İşte büyüyorsun kızım...
İlk geldiğin zamanı hatırlıyorum...
Okyanusu yüzerek geçme denemesi yapmaya çalışan birisine benziyordum. Bilinmeyen (en azından benim
bilmediğim) sularda, üstelik yüzme bilmeden...
Öğrendik...
**********
Oysa ki, sen de bilmediğin sulara gelmiştin, yüzme bilmeden. Her gün
yeni bir şey öğrendin. Yürümeyi, konuşmayı öğrendin, hızla gelişti her şey zaten. Ama senin benden
önemli bir farkın vardı, sen bu suları bilmediğini biliyordun, ama bu senin için normaldi. Bense
suları bilmediğimi bilmeme rağmen, bildiğimi sanmaktan hiç vazgeçemiyordum. Bir çok yetişkin
gibi...
Macera seven koca bir adamdık hani, bilmediğimiz, görmediğimiz ne kalmış olabilirdi
ki?

#### [Verilen materyal]
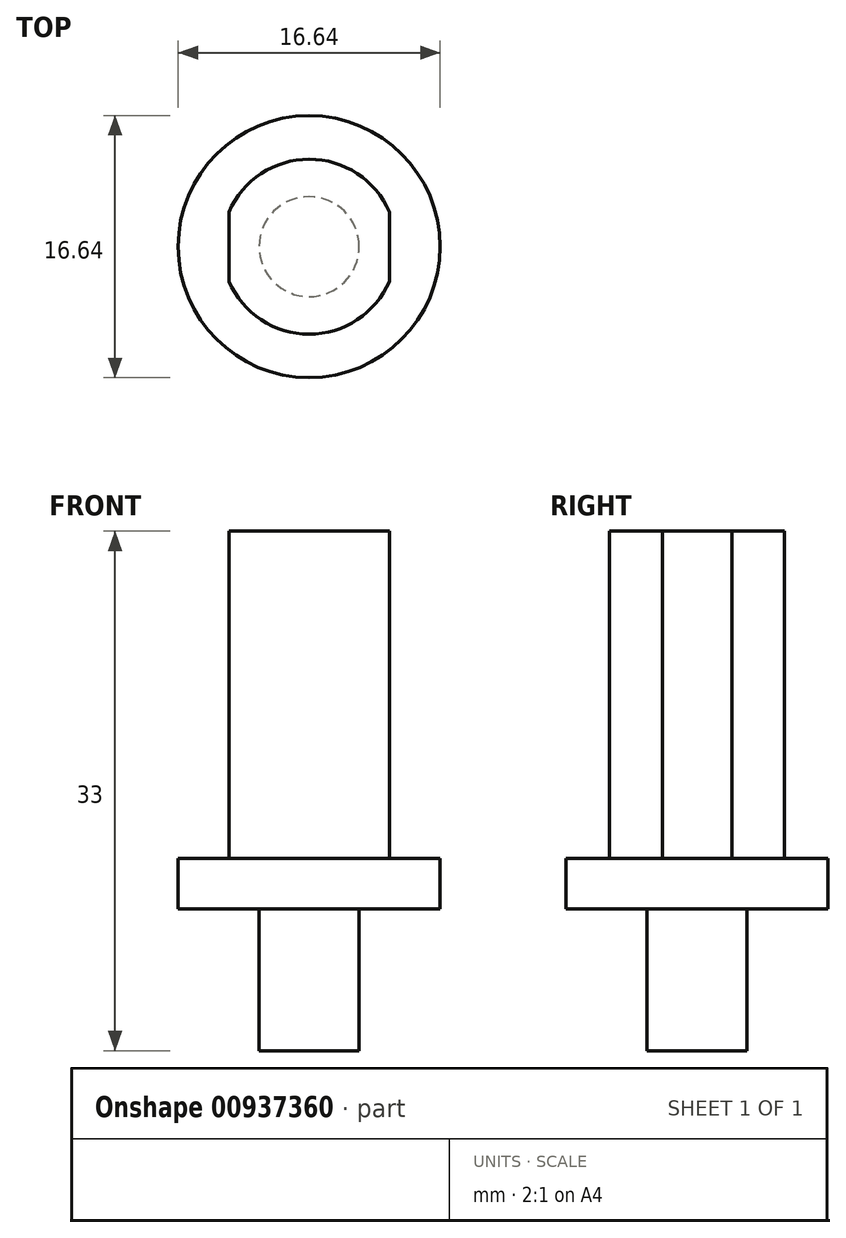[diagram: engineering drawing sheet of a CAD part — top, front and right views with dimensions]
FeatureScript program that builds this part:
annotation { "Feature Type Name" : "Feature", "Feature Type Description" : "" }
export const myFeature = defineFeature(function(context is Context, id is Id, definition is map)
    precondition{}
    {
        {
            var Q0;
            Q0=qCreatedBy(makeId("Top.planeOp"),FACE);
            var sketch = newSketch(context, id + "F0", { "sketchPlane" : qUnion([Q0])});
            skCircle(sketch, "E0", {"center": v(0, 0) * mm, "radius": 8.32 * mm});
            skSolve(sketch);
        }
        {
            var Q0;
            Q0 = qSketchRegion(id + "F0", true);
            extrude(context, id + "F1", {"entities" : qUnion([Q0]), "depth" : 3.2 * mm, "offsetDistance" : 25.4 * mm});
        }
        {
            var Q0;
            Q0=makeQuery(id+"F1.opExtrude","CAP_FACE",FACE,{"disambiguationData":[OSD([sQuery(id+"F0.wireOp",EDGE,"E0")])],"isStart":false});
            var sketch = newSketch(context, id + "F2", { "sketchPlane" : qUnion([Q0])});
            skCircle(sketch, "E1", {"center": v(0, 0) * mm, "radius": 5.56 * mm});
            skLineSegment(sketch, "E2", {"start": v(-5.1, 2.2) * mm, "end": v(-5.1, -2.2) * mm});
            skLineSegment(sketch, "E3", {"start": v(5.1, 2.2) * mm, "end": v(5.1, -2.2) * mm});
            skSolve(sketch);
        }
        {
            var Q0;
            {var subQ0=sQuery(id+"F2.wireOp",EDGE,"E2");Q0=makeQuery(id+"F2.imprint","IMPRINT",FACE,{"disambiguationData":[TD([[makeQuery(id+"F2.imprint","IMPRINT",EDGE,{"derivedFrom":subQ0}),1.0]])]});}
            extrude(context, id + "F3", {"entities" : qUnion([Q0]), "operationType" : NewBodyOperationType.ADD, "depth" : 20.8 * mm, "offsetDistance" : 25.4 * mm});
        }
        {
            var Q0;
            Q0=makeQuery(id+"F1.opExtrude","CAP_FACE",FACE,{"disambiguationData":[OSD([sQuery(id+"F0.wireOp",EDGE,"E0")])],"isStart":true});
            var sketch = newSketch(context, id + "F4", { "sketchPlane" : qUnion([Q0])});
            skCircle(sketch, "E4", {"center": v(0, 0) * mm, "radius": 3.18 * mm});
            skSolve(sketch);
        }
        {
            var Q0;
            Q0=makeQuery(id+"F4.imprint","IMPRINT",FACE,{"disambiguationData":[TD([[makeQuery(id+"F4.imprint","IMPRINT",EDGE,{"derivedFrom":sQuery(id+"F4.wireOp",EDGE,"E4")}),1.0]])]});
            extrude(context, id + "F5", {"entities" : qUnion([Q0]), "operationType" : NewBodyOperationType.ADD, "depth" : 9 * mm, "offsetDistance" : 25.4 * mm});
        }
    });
==
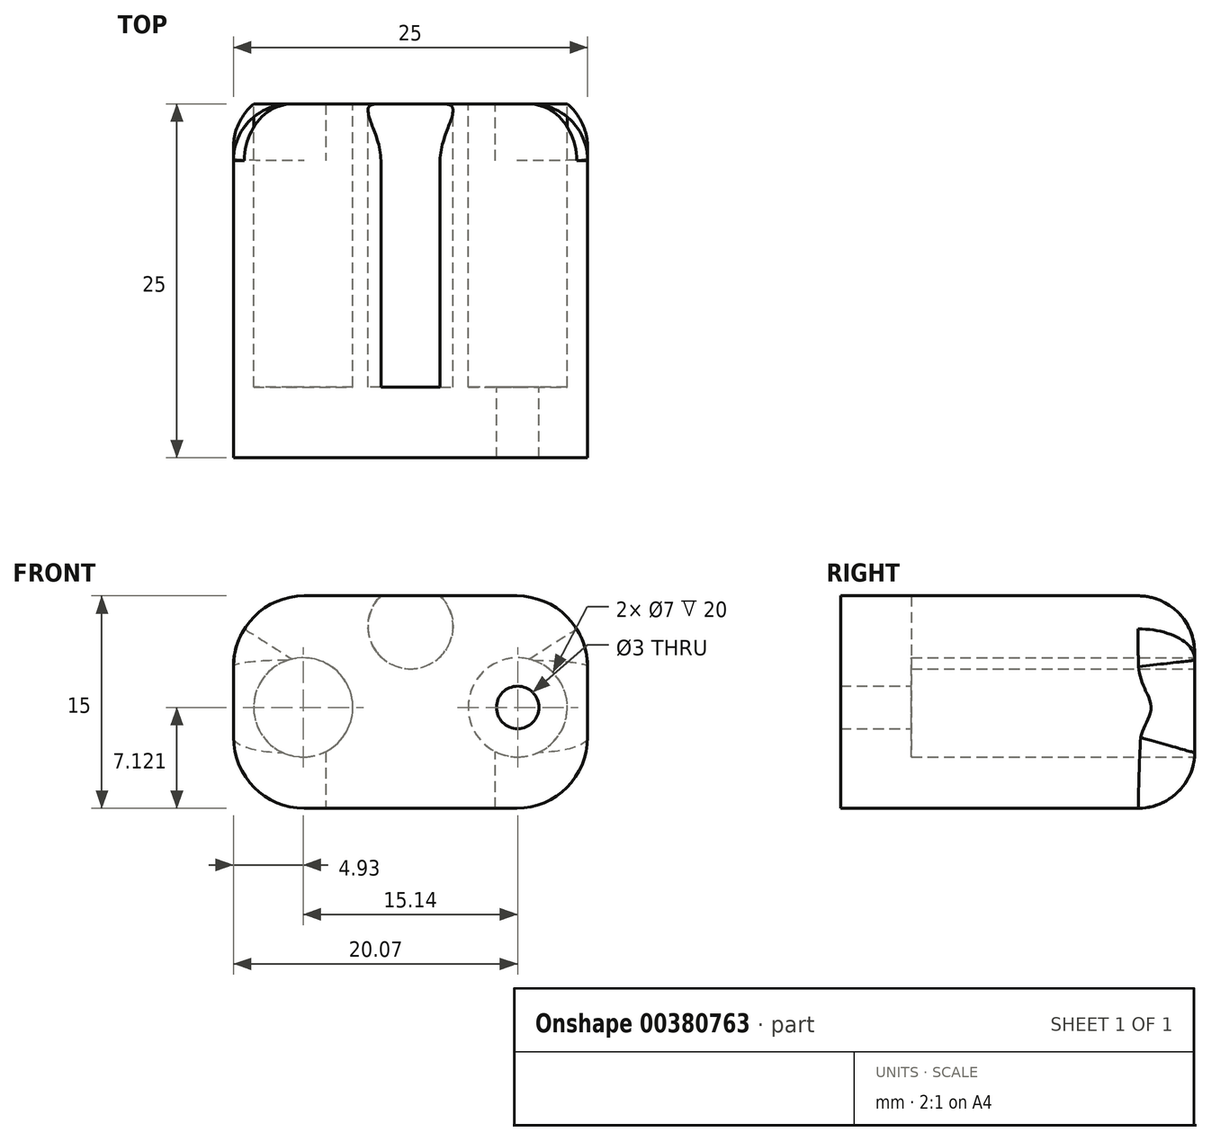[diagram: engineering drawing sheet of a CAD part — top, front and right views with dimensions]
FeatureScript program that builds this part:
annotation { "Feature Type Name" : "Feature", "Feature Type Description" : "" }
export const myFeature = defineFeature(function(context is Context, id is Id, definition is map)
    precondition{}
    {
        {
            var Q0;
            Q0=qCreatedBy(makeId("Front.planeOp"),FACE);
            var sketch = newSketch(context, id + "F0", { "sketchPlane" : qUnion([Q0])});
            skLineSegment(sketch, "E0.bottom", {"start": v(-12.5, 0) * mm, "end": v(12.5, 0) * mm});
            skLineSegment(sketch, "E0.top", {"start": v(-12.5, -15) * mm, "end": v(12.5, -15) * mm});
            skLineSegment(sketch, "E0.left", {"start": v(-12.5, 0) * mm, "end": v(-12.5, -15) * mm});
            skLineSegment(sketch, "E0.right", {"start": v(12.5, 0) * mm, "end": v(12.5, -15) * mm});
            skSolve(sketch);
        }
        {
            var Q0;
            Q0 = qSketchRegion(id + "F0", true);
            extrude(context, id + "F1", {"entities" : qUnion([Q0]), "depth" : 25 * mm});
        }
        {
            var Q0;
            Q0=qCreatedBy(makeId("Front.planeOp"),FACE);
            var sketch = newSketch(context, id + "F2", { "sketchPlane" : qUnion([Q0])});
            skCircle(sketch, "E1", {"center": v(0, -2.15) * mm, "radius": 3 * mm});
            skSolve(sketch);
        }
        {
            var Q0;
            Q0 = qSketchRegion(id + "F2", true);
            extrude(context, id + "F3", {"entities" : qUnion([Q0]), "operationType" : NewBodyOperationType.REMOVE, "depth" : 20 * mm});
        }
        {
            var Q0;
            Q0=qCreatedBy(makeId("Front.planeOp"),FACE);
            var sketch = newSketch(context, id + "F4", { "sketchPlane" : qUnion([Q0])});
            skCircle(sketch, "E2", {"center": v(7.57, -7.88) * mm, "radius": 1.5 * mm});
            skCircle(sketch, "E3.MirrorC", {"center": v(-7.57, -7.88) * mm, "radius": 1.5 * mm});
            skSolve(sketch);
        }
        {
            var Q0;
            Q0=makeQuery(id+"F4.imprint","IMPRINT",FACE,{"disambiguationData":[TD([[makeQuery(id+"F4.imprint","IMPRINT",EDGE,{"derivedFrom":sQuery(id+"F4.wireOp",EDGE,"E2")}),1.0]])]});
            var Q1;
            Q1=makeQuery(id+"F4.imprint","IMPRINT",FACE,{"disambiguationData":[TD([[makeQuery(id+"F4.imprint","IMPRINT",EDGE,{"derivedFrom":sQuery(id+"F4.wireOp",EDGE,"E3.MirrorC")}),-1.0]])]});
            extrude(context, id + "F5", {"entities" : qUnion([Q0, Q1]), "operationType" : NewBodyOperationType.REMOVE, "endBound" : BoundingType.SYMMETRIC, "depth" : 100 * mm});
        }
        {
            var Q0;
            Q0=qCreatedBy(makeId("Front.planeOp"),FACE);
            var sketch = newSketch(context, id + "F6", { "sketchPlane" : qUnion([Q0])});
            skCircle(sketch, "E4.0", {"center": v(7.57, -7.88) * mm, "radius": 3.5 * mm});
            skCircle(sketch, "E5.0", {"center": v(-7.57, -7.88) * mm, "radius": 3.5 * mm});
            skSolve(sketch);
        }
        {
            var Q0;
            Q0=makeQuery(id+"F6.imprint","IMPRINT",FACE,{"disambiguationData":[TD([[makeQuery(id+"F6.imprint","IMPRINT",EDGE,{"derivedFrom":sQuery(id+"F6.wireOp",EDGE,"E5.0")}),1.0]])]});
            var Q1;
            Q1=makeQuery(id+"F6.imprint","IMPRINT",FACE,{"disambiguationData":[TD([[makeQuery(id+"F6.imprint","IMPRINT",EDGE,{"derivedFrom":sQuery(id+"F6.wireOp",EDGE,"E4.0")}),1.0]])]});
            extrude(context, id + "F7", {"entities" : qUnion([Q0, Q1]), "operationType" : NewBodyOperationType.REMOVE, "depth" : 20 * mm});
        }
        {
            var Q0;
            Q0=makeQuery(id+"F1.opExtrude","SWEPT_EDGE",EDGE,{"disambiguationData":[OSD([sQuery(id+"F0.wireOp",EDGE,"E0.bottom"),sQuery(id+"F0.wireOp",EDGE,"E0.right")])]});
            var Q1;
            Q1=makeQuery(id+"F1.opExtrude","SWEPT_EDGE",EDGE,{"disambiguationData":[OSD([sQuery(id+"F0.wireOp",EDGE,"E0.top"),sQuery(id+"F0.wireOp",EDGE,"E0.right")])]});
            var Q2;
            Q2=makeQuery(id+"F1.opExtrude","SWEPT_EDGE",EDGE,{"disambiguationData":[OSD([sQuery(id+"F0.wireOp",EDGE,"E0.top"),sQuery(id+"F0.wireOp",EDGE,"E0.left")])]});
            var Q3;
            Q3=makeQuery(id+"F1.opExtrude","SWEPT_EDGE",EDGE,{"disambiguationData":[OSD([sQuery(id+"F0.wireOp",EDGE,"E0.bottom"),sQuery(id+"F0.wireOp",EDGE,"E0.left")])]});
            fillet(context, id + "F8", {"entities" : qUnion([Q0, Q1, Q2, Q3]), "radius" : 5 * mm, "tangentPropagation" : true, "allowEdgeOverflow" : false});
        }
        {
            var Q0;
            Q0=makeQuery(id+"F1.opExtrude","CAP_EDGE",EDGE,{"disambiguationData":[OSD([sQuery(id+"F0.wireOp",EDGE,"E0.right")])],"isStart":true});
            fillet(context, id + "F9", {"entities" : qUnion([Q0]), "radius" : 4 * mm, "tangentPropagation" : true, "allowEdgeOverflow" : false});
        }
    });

#### [Yapılacak alıştırmalar]
1 – Seçilmiş metinden bir bölümü kelimesi kelimesine aktarın: "İlk geldiğin zamanı" sözcüklerinin geçtiği yerden başlayın, "üstelik yüzme bilmeden..." sözcüklerinden sonra durun.
2 – Seçilmiş metinde anlatıcı, kızın ilk geldiği zamanlarda kendini kime benzetiyor?
Bu çalışmada yalnızca seçilmiş metinden yararlanın.

#### [Görev çözümleri]
1 –
İlk geldiğin zamanı hatırlıyorum...
Okyanusu yüzerek geçme denemesi yapmaya çalışan birisine benziyordum. Bilinmeyen (en azından benim
bilmediğim) sularda, üstelik yüzme bilmeden...

2 – Okyanusu yüzerek geçme denemesi yapmaya çalışan birisine.